Quem tentou fugir dos tiros de determinado policial acabou por ser atingido por
tiros de outro ou de outros. Nenhum suspeito sobreviveu. […] A dinâmica das
ações não permite dúvidas. Se houvesse mais alguém nos imóveis esse certamente
seria morto. Mesmo o policial que porventura não tivesse alvejado ninguém
contribuiu para as mortes, já que sua presença condicionou o comportamento de
quem tenha pretendido fugir ou se esconder”, escreve o delegado da PF Carlos
Henrique D’Angelo na conclusão da investigação. O inquérito segue para o
Ministério Público Federal, a quem caberá oferecer ou não denúncia criminal
contra os policiais à Justiça.
Nem a Defensoria
Pública de Minas Gerais, que atua na defesa dos policiais do Bope envolvidos na
chacina, nem o advogado que representa os policiais rodoviários, Jarbas Aredes
Júnior, responderam aos contatos feitos pela piauí até a publicação desta reportagem.

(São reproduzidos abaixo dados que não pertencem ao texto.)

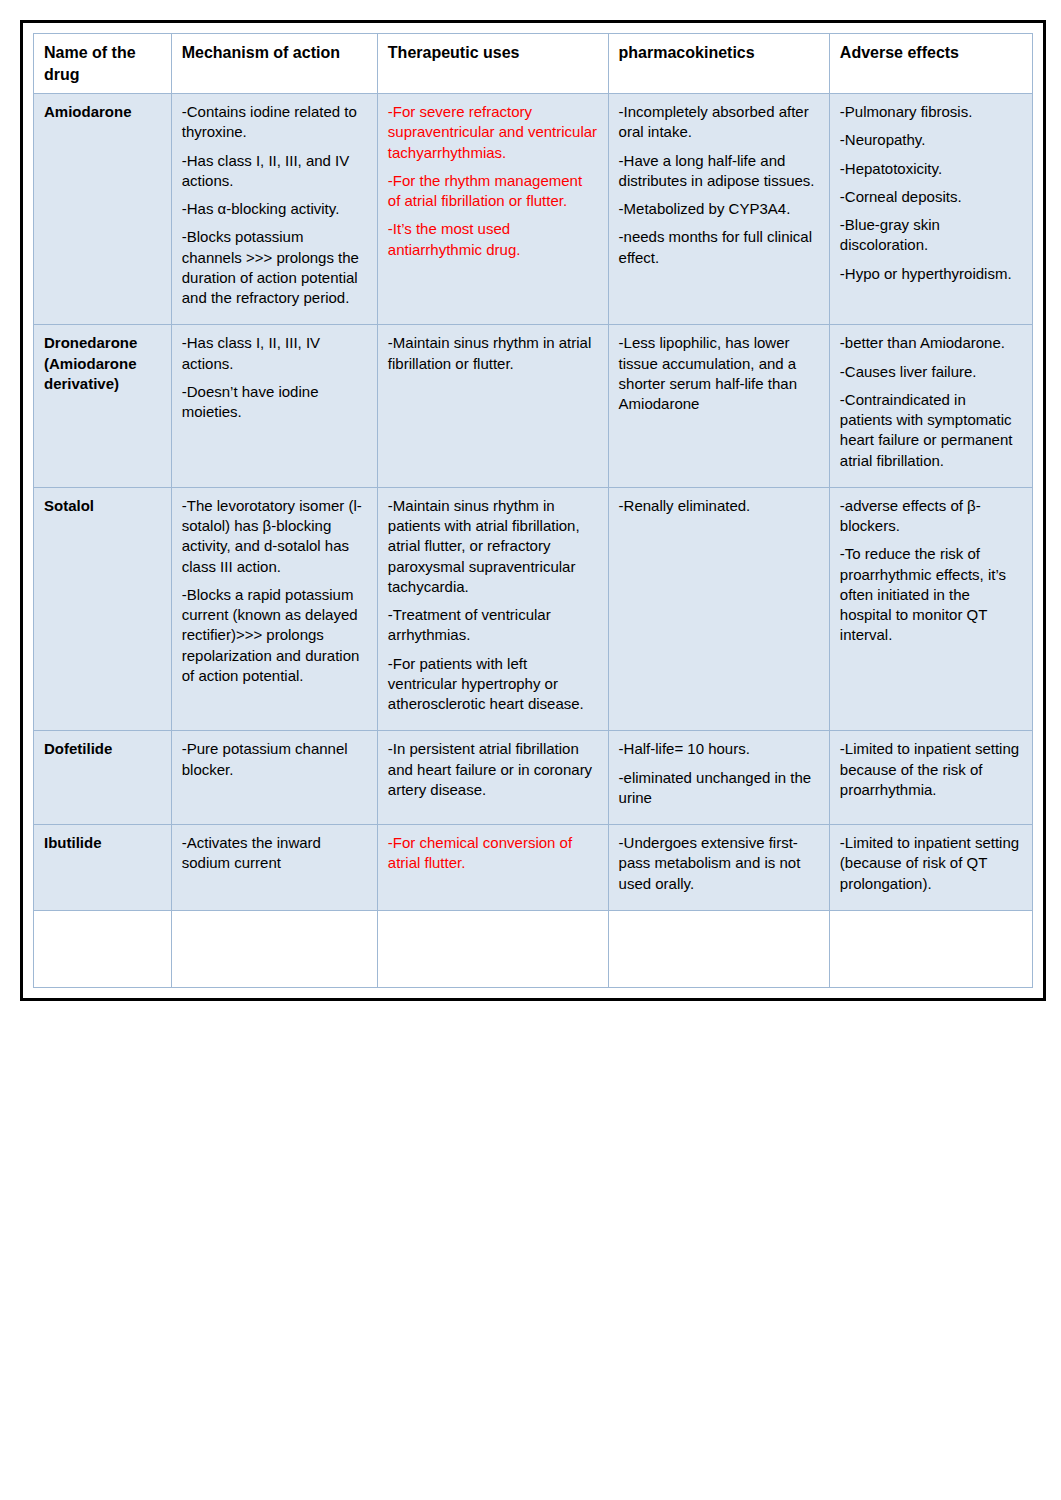| Name of the drug | Mechanism of action | Therapeutic uses | pharmacokinetics | Adverse effects |
| --- | --- | --- | --- | --- |
| Amiodarone | -Contains iodine related to thyroxine. -Has class I, II, III, and IV actions. -Has α-blocking activity. -Blocks potassium channels >>> prolongs the duration of action potential and the refractory period. | -For severe refractory supraventricular and ventricular tachyarrhythmias. -For the rhythm management of atrial fibrillation or flutter. -It’s the most used antiarrhythmic drug. | -Incompletely absorbed after oral intake. -Have a long half-life and distributes in adipose tissues. -Metabolized by CYP3A4. -needs months for full clinical effect. | -Pulmonary fibrosis. -Neuropathy. -Hepatotoxicity. -Corneal deposits. -Blue-gray skin discoloration. -Hypo or hyperthyroidism. |
| Dronedarone (Amiodarone derivative) | -Has class I, II, III, IV actions. -Doesn’t have iodine moieties. | -Maintain sinus rhythm in atrial fibrillation or flutter. | -Less lipophilic, has lower tissue accumulation, and a shorter serum half-life than Amiodarone | -better than Amiodarone. -Causes liver failure. -Contraindicated in patients with symptomatic heart failure or permanent atrial fibrillation. |
| Sotalol | -The levorotatory isomer (l-sotalol) has β-blocking activity, and d-sotalol has class III action. -Blocks a rapid potassium current (known as delayed rectifier)>>> prolongs repolarization and duration of action potential. | -Maintain sinus rhythm in patients with atrial fibrillation, atrial flutter, or refractory paroxysmal supraventricular tachycardia. -Treatment of ventricular arrhythmias. -For patients with left ventricular hypertrophy or atherosclerotic heart disease. | -Renally eliminated. | -adverse effects of β-blockers. -To reduce the risk of proarrhythmic effects, it’s often initiated in the hospital to monitor QT interval. |
| Dofetilide | -Pure potassium channel blocker. | -In persistent atrial fibrillation and heart failure or in coronary artery disease. | -Half-life= 10 hours. -eliminated unchanged in the urine | -Limited to inpatient setting because of the risk of proarrhythmia. |
| Ibutilide | -Activates the inward sodium current | -For chemical conversion of atrial flutter. | -Undergoes extensive first-pass metabolism and is not used orally. | -Limited to inpatient setting (because of risk of QT prolongation). |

Se a resposta for enviada, este texto será atualizado.
Nos últimos dias, o
Sindicato dos Policiais Rodoviários Federais de Roraima, presidido por Felipo
Jesus Medeiros, que participou da chacina e está entre os indiciados pela PF,
começou uma campanha nas redes sociais para arrecadar dinheiro para a defesa dos
policiais envolvidos no caso. “A sociedade de Varginha e de todo o Brasil foi
salva naquela manhã e a missão foi cumprida com louvor por todos os policiais
envolvidos na ação, que depois de colocar as suas próprias vidas em risco,
puderam voltar sãos e salvos para as suas famílias. […] Os PRFs agradecem desde
já a colaboração de todos, mesmo que simplesmente compartilhando essa mensagem
com todas as forças policiais e a sociedade de bem que se sente protegida com
ações dessa natureza”, diz o texto. Procurado pela reportagem, Medeiros
confirmou a “vaquinha”, mas não informou o valor já arrecadado.